Born on May 4, 1916, in Scranton, Pennsylvania., Jane Jacobs grew up to become a well-respected urban theorist and writer. Although she had no formal training as an urban planner, Jacobs revolutionized the way we look cities. Her vision was inspired by her time living in New York City’s Greenwich Village neighborhood, a mixture of townhouses, walk-up apartment buildings, and narrow streets that all fostered a sense of community.

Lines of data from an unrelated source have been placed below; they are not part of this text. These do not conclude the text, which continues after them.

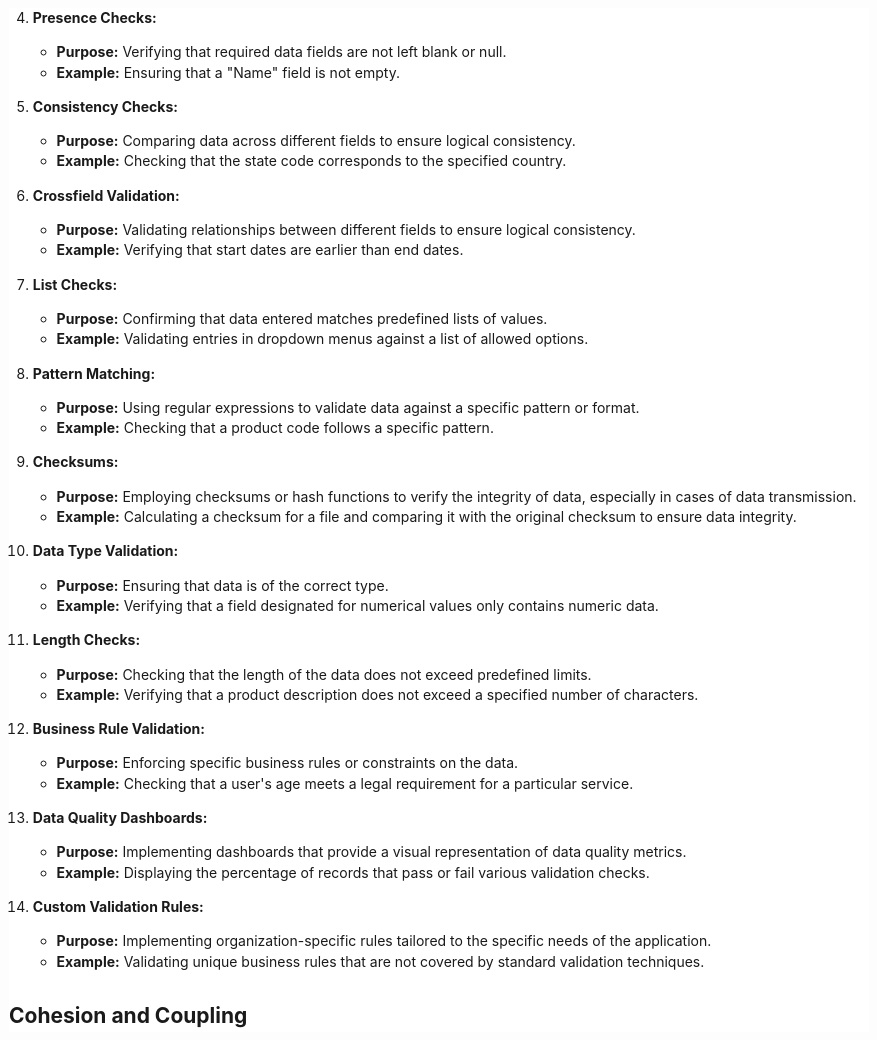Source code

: 4. **Presence Checks:**

   - **Purpose:** Verifying that required data fields are not left blank or null.
   - **Example:** Ensuring that a "Name" field is not empty.

5. **Consistency Checks:**

   - **Purpose:** Comparing data across different fields to ensure logical consistency.
   - **Example:** Checking that the state code corresponds to the specified country.

6. **Crossfield Validation:**

   - **Purpose:** Validating relationships between different fields to ensure logical consistency.
   - **Example:** Verifying that start dates are earlier than end dates.

7. **List Checks:**

   - **Purpose:** Confirming that data entered matches predefined lists of values.
   - **Example:** Validating entries in dropdown menus against a list of allowed options.

8. **Pattern Matching:**

   - **Purpose:** Using regular expressions to validate data against a specific pattern or format.
   - **Example:** Checking that a product code follows a specific pattern.

9. **Checksums:**

   - **Purpose:** Employing checksums or hash functions to verify the integrity of data, especially in cases of data transmission.
   - **Example:** Calculating a checksum for a file and comparing it with the original checksum to ensure data integrity.

10. **Data Type Validation:**

    - **Purpose:** Ensuring that data is of the correct type.
    - **Example:** Verifying that a field designated for numerical values only contains numeric data.

11. **Length Checks:**

    - **Purpose:** Checking that the length of the data does not exceed predefined limits.
    - **Example:** Verifying that a product description does not exceed a specified number of characters.

12. **Business Rule Validation:**

    - **Purpose:** Enforcing specific business rules or constraints on the data.
    - **Example:** Checking that a user's age meets a legal requirement for a particular service.

13. **Data Quality Dashboards:**

    - **Purpose:** Implementing dashboards that provide a visual representation of data quality metrics.
    - **Example:** Displaying the percentage of records that pass or fail various validation checks.

14. **Custom Validation Rules:**
    - **Purpose:** Implementing organization-specific rules tailored to the specific needs of the application.
    - **Example:** Validating unique business rules that are not covered by standard validation techniques.

## Cohesion and Coupling
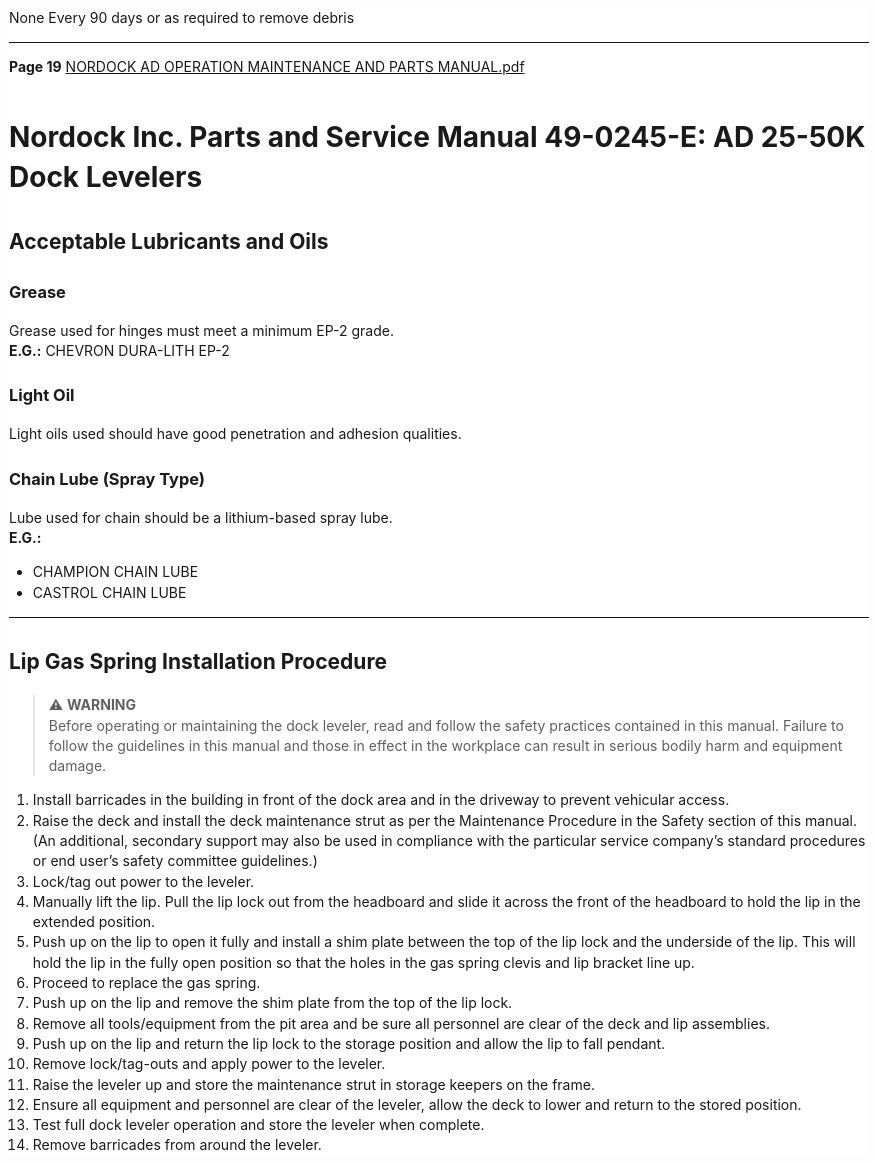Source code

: <td>None</td>
<td>Every 90 days or as required to remove debris</td>
</tr>
</tbody>
</table>

---
**Page 19**
[NORDOCK AD OPERATION MAINTENANCE AND PARTS MANUAL.pdf](https://impaqxprocloudstorage.blob.core.windows.net/9df6bc18-672d-4fba-a58c-c442c9d468f4/a01487af-0d44-42de-af94-c1dfe0c345c0/pdf/NORDOCK%20AD%20OPERATION%20MAINTENANCE%20AND%20PARTS%20MANUAL.pdf#page=19)
# Nordock Inc. Parts and Service Manual 49-0245-E: AD 25-50K Dock Levelers

## Acceptable Lubricants and Oils

### Grease
Grease used for hinges must meet a minimum EP-2 grade.  
**E.G.:** CHEVRON DURA-LITH EP-2  

### Light Oil
Light oils used should have good penetration and adhesion qualities.  

### Chain Lube (Spray Type)
Lube used for chain should be a lithium-based spray lube.  
**E.G.:**  
- CHAMPION CHAIN LUBE  
- CASTROL CHAIN LUBE  

---

## Lip Gas Spring Installation Procedure

> ⚠ **WARNING**  
> Before operating or maintaining the dock leveler, read and follow the safety practices contained in this manual. Failure to follow the guidelines in this manual and those in effect in the workplace can result in serious bodily harm and equipment damage.

1. Install barricades in the building in front of the dock area and in the driveway to prevent vehicular access.  
2. Raise the deck and install the deck maintenance strut as per the Maintenance Procedure in the Safety section of this manual. (An additional, secondary support may also be used in compliance with the particular service company’s standard procedures or end user’s safety committee guidelines.)  
3. Lock/tag out power to the leveler.  
4. Manually lift the lip. Pull the lip lock out from the headboard and slide it across the front of the headboard to hold the lip in the extended position.  
5. Push up on the lip to open it fully and install a shim plate between the top of the lip lock and the underside of the lip. This will hold the lip in the fully open position so that the holes in the gas spring clevis and lip bracket line up.  
6. Proceed to replace the gas spring.  
7. Push up on the lip and remove the shim plate from the top of the lip lock.  
8. Remove all tools/equipment from the pit area and be sure all personnel are clear of the deck and lip assemblies.  
9. Push up on the lip and return the lip lock to the storage position and allow the lip to fall pendant.  
10. Remove lock/tag-outs and apply power to the leveler.  
11. Raise the leveler up and store the maintenance strut in storage keepers on the frame.  
12. Ensure all equipment and personnel are clear of the leveler, allow the deck to lower and return to the stored position.  
13. Test full dock leveler operation and store the leveler when complete.  
14. Remove barricades from around the leveler.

After working as a reporter and a freelance writer, Jacobs joined the editorial staff of Architectural Forum in 1952. She rallied against the push to modernize urban areas by tearing down established neighborhoods. Her first of many works on the urban environment, The Death and Life of Great American Cities, was published in 1961. In it, Jacobs explored what makes a neighborhood vital and how that clashed with contemporary thinking on urban planning. She provided many examples of great neighborhoods, including her own—New York’s Greenwich Village. In addition to writing, Jacobs also worked on many campaigns to preserve certain neighborhoods. She served on the New York Planning Board for a time.

Married to architect Robert Hyde Jacobs Jr., since 1944, Jacobs and her family relocated to Toronto, Canada, for her husband’s work in 1968. After leaving New York, she focused on her writing and became to expand the scope of her work. Some of her most notable works are Cities and the Wealth of Nations (1989), Systems of Survival (1992) and The Nature of Economies (2000).

In her final book, Dark Age Ahead (2004), Jacobs expressed concern about cultural decay. She died on April 25, 2006, in Toronto, Canada.